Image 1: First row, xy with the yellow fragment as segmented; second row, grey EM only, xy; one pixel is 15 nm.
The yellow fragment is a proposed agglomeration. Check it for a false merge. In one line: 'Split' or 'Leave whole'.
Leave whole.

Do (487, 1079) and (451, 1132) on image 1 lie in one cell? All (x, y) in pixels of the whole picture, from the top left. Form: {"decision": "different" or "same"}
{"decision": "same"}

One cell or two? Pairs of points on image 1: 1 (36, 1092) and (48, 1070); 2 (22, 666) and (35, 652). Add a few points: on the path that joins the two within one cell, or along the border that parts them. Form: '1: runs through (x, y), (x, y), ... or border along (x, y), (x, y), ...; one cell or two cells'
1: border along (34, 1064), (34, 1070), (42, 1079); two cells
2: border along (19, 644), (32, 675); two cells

☆ ☆ ☆ ☆ ☆

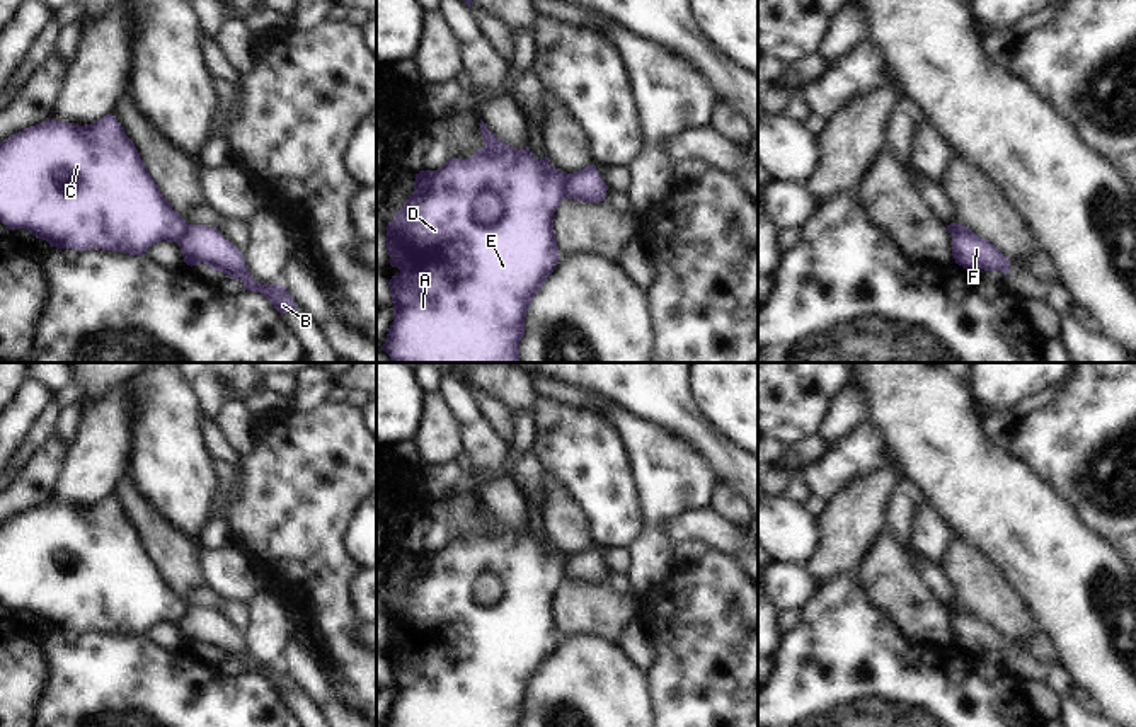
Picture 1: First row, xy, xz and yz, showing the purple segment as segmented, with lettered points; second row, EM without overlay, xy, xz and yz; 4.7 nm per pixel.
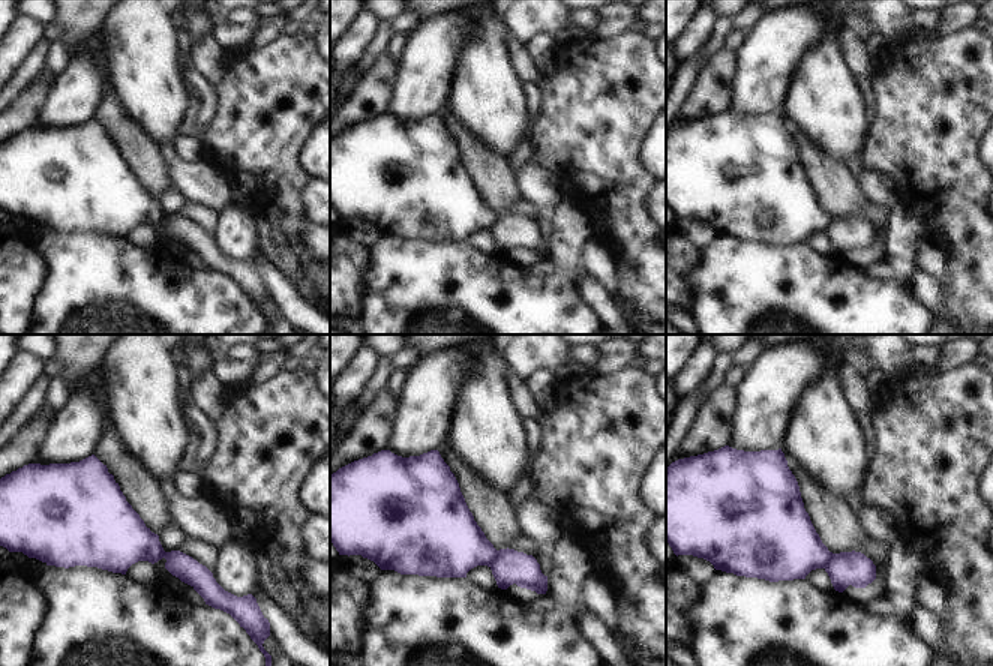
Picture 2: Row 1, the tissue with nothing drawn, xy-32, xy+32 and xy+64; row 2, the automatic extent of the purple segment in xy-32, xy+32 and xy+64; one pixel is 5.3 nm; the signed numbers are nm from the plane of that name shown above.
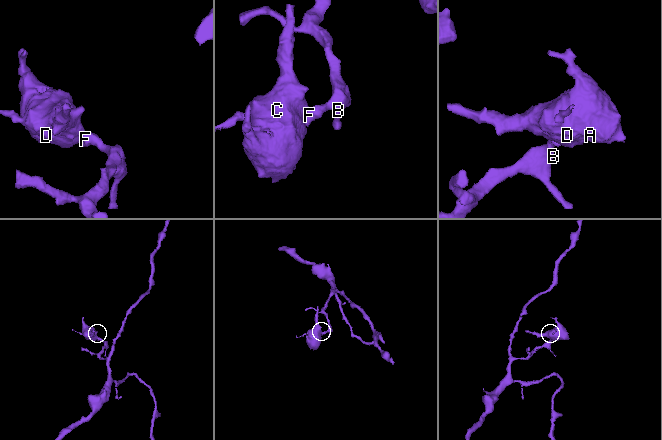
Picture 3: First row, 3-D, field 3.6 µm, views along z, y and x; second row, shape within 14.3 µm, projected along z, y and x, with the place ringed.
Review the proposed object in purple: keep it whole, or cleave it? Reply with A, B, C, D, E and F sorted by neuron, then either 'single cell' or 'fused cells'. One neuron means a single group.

☆ ☆ ☆ ☆ ☆

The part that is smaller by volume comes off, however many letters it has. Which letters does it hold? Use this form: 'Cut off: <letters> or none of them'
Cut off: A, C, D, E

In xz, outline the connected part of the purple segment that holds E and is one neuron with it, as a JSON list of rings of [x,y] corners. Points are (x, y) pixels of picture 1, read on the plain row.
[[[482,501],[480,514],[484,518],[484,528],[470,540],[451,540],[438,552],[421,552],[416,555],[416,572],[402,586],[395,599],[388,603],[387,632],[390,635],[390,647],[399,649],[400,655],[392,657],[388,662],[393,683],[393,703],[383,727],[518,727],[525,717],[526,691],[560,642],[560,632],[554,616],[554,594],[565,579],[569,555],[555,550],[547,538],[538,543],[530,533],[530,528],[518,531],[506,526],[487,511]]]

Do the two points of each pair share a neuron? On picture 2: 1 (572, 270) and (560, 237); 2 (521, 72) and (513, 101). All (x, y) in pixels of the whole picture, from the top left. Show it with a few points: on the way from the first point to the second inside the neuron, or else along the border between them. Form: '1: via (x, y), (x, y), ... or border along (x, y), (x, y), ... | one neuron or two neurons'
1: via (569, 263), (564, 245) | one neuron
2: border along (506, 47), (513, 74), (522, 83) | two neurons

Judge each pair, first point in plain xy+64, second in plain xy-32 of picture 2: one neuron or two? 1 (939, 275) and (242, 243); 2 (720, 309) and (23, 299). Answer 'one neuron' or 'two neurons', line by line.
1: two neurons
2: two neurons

☆ ☆ ☆ ☆ ☆

◆ Exercise directions:
Among the records, find each line where the word "segmented" occurs, and copy it.

◆ Output of the task:
Image 1: First row, xy with the yellow fragment as segmented; second row, grey EM only, xy; one pixel is 15 nm.
Picture 1: First row, xy, xz and yz, showing the purple segment as segmented, with lettered points; second row, EM without overlay, xy, xz and yz; 4.7 nm per pixel.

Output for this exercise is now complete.